> [Assignment]:
Find every line below where the string "italic" shows up, and copy those lines.

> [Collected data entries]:
______
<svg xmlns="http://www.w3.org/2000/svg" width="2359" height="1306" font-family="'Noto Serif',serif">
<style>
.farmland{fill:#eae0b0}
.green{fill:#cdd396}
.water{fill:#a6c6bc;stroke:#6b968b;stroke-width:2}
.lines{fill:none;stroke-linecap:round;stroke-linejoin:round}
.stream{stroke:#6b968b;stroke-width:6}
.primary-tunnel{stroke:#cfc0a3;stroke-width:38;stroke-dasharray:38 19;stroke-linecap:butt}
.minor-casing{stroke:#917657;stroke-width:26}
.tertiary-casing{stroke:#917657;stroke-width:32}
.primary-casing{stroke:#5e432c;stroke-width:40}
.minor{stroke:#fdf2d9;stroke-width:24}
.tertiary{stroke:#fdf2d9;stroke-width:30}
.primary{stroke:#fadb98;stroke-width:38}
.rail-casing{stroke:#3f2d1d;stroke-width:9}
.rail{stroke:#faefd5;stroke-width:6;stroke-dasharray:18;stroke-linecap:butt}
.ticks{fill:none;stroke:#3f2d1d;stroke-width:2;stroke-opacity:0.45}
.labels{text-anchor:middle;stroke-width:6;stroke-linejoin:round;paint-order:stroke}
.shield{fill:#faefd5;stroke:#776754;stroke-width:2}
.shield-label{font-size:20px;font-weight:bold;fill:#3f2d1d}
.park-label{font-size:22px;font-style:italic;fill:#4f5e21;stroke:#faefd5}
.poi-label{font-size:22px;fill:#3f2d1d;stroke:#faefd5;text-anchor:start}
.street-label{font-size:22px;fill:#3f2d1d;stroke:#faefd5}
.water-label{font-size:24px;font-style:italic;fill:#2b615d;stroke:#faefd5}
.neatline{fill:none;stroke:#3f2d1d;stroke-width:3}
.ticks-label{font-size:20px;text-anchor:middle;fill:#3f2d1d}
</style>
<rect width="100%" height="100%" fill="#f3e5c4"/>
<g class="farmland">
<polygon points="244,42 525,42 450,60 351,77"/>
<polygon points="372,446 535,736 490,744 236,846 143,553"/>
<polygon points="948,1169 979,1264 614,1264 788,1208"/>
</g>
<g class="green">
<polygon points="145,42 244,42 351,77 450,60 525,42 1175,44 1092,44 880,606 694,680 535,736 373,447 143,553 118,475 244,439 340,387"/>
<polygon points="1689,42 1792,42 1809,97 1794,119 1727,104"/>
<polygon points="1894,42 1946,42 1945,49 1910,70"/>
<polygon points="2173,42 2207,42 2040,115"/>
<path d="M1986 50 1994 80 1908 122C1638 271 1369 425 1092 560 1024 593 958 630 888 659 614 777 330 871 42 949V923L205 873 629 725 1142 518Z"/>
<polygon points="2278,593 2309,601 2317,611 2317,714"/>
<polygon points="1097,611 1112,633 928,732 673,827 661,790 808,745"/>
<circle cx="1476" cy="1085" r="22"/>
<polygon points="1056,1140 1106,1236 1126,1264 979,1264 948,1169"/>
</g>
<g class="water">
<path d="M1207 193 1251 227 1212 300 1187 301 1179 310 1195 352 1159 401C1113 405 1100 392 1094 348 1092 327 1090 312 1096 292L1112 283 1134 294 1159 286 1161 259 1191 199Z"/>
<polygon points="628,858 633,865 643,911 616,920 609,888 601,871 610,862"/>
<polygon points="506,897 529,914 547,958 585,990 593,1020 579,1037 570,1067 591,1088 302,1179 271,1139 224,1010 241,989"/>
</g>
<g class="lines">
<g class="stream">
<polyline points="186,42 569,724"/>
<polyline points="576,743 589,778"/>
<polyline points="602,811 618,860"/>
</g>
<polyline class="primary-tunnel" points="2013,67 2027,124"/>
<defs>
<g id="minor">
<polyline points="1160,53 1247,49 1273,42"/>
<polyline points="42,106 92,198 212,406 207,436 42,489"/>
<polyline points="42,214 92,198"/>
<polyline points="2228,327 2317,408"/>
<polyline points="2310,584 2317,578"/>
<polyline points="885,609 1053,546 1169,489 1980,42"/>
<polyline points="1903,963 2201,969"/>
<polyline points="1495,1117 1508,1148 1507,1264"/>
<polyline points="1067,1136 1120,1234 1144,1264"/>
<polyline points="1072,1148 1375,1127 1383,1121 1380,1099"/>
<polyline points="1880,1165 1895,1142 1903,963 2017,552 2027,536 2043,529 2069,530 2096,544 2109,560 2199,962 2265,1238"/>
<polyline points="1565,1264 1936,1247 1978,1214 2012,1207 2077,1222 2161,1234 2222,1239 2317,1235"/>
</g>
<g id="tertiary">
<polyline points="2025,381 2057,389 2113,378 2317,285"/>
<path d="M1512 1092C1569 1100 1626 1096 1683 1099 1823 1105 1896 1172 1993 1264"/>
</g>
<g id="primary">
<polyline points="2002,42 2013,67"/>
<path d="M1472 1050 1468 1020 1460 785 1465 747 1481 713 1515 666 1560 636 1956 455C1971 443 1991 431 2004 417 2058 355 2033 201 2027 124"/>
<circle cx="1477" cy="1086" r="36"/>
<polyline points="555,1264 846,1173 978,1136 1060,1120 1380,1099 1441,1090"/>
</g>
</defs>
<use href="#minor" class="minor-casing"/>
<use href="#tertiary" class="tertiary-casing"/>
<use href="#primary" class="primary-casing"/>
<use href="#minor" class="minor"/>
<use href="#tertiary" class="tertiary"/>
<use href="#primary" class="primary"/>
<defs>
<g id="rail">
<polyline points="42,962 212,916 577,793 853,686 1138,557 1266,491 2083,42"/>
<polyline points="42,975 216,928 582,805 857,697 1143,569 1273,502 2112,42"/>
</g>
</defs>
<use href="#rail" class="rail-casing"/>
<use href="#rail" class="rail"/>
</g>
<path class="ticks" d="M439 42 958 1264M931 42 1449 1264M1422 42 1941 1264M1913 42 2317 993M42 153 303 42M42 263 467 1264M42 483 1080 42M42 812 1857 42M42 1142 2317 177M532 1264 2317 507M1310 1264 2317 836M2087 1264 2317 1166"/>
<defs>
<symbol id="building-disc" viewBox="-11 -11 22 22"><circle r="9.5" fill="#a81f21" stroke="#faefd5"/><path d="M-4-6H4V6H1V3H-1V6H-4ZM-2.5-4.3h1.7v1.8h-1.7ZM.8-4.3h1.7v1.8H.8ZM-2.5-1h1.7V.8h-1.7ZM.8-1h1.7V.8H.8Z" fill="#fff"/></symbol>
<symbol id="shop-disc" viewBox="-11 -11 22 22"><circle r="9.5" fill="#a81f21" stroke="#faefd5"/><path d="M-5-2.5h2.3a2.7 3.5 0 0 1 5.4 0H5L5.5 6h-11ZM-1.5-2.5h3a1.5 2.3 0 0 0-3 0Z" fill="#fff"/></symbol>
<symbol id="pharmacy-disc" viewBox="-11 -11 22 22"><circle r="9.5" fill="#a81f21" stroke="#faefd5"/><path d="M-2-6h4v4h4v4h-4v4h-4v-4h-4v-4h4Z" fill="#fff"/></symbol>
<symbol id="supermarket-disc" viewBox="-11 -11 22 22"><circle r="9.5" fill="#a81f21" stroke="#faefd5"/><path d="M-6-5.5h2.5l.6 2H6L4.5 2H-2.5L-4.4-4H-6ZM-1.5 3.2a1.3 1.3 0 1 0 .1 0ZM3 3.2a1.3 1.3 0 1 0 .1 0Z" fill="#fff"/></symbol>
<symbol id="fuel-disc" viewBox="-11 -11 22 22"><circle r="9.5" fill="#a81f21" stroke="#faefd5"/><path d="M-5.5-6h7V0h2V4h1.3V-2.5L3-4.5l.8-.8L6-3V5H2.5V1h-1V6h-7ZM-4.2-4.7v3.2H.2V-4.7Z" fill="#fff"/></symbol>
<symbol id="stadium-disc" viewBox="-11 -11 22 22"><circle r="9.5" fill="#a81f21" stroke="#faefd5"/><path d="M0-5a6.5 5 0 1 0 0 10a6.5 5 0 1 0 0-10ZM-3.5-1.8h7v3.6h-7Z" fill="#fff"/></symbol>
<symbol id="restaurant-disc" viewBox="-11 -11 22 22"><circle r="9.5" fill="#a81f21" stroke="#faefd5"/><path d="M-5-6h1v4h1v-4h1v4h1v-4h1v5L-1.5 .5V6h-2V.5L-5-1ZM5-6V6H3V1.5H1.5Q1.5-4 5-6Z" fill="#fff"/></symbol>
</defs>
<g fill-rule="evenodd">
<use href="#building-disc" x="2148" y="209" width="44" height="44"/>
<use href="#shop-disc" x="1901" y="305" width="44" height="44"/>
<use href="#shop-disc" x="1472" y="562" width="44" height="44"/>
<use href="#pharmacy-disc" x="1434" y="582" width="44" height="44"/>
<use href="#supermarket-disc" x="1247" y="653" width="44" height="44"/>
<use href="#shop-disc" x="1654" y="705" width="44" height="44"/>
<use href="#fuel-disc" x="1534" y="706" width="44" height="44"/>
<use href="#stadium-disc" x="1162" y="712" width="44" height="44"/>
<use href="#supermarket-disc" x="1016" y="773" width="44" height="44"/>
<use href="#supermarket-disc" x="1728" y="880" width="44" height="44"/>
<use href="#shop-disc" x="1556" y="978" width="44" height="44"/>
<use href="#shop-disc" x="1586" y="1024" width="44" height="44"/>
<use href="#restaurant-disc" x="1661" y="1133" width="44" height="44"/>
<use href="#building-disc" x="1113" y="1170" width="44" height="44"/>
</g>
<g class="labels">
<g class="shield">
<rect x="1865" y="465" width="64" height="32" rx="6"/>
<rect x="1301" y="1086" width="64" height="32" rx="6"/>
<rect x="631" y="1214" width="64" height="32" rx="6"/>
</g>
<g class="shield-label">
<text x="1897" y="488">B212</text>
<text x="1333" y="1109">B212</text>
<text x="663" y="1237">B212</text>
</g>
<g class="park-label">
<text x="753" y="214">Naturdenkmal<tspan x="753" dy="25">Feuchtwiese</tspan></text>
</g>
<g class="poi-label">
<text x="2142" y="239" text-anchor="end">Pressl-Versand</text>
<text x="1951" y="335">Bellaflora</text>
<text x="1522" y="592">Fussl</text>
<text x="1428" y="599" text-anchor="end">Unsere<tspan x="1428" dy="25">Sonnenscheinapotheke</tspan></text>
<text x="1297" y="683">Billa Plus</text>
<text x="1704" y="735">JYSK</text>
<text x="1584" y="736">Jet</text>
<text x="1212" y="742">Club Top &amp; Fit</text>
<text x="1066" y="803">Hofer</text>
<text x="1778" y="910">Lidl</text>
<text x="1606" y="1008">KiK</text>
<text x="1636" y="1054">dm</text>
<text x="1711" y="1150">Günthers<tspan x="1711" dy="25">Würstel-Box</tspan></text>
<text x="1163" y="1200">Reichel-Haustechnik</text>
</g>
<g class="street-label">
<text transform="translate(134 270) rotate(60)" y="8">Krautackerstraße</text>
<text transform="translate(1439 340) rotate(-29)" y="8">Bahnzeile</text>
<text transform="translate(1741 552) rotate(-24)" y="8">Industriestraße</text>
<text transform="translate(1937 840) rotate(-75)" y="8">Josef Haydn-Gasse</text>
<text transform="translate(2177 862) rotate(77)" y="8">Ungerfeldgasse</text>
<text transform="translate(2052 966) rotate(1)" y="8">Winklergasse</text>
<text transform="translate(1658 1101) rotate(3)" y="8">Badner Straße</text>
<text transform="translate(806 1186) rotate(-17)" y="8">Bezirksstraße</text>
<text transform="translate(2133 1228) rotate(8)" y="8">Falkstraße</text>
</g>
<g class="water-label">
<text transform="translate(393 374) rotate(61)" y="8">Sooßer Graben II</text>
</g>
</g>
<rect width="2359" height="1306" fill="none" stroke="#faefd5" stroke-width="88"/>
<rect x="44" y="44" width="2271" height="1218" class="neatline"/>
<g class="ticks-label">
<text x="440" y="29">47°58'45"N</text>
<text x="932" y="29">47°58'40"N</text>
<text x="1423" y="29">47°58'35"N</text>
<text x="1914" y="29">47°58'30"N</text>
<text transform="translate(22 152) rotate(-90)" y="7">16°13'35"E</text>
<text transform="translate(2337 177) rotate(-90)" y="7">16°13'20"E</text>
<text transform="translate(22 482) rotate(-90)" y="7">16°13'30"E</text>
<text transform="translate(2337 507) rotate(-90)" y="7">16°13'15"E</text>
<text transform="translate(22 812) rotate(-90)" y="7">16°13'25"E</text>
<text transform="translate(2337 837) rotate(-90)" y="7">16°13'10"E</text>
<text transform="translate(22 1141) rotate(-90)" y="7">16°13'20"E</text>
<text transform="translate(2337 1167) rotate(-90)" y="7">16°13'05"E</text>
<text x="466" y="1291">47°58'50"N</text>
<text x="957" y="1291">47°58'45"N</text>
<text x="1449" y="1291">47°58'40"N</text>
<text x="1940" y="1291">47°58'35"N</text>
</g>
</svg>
______
> [Response to the task]:
.park-label{font-size:22px;font-style:italic;fill:#4f5e21;stroke:#faefd5}
.water-label{font-size:24px;font-style:italic;fill:#2b615d;stroke:#faefd5}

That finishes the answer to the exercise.